Ele é uma das melhores lembranças da minha meninice, uma figura magra, quase esquálida, pintor de paredes por profissão, o mais requisitado do meu bairro, não por ser o melhor, mas por ser o mais simpático, amigo de todos.
Seu nome verdadeiro não me lembro e duvido que alguém fora da família dele se lembre, pois todos o conheciam pelo apelido - Mascote.
Estudos ele pouco tinha, sabia ler e escrever, mas imaginação tinha demais, todos os meninos da vizinhança sempre estavam perto para ouvir suas histórias, piadas e adivinhações, nos constantes intervalos que ele fazia no trabalho, quando ele adorava tomar um café enquanto se acocorava no meio dos meninos, e entre um gole e outro inventar histórias, tramas refinadas, que faziam rir ou causavam espanto, prendendo a atenção dos meninos. Era um tempo em que a televisão já exercia o controle das mentes infantis e juvenis.

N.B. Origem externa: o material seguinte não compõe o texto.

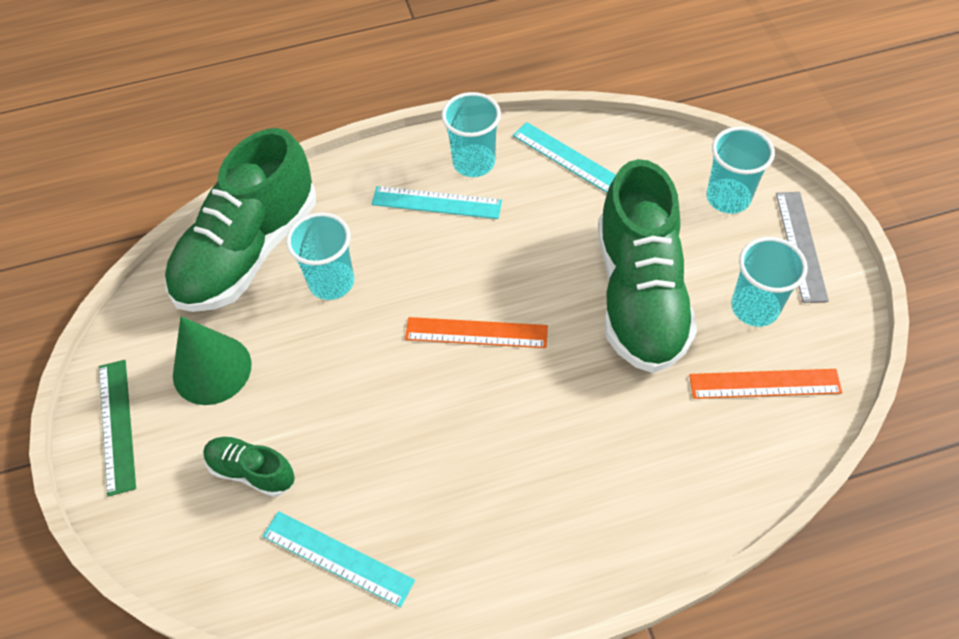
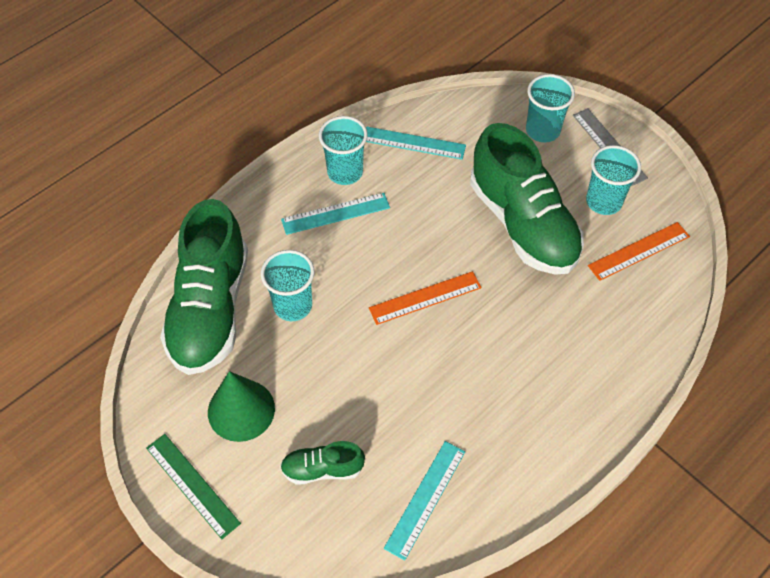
camera: 30 degrees left, 0 degrees up
(337, 558) = (425, 499): turquoise ruler -> turquoise ruler turned 60 degrees counterclockwise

Quando sabíamos que ele estava pela vizinhança, eu e meu irmão menor sempre íamos ter com ele, alegria maior então era quando nossa casa ia ser pintada, era garantia de diversão certa e uma dor de cabeça para minha mãe nos mandar para a escola, pois sempre queríamos estar perto do Mascote, sorvendo suas histórias e tentando acertar suas charadas. Seu contos eram inspirados na mesclagem dos livros de bolso com adaptações da realidade nordestina, passando por princesas de países distantes e tudo mais que a imaginação dele permitia.

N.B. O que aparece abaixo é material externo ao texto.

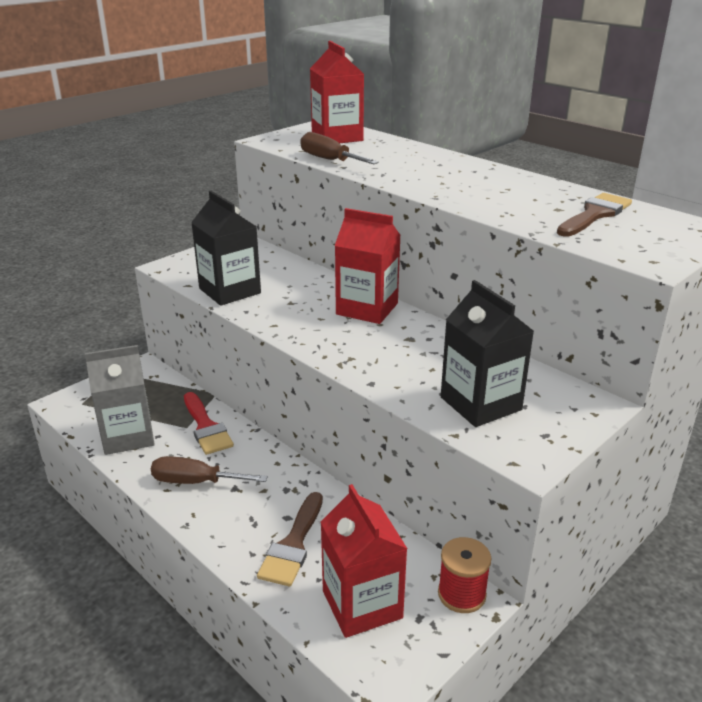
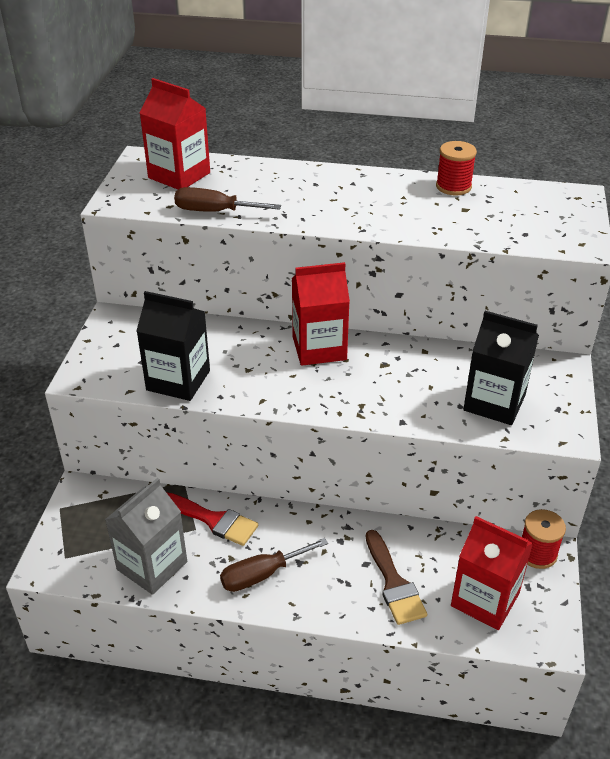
camera: 35 degrees left, 10 degrees up
(570, 193) = (453, 186): none -> red spool
(595, 214) = (496, 206): brown brush -> none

O tempo foi passando, fomos crescendo e Mascote envelhecendo, claro que fomos perdendo pouco a pouco o interesse pelas histórias, que agora pareciam cada vez mais palavras inventadas para divertir crianças, mas mesmo assim ainda procurávamos o velho Mascote, só para saber como ele estava, continuava na sua profissão de sempre, mas era cada vez mais raro vê-lo trabalhando, pois não tinha mais a elasticidade necessária para subir em muros e escadas para retocar cantos difíceis, e seus próprios filhos é que assumiam a maioria dos trabalhos de pintura, embora ele sempre fosse ajudar e passar sua experiência.
Já adulto, um dia, chegando da faculdade, minha mãe me deu a terrível noticia, Mascote tinha morrido, morrera durante o seu ofício, já bem velho, teve uma ataque cardíaco fulminante enquanto pintava uma parede, seu corpo ficou algumas horas em cima de uma marquise, enquanto conseguiam escadas e pessoas para resgatá-lo. Seu funeral foi triste e estranho, pois o único que gostava de falar e conversar era justamente o motivo daquela melancólica reunião. Deixou uma viúva e três filhos já criados, todos na mesma profissão do pai, mas sem o talento para cativar os seus clientes.
Creio que onde ele está agora, não precisa mais pintar paredes, mas sem dúvida, está contando histórias para todos os que as quiserem ouvir.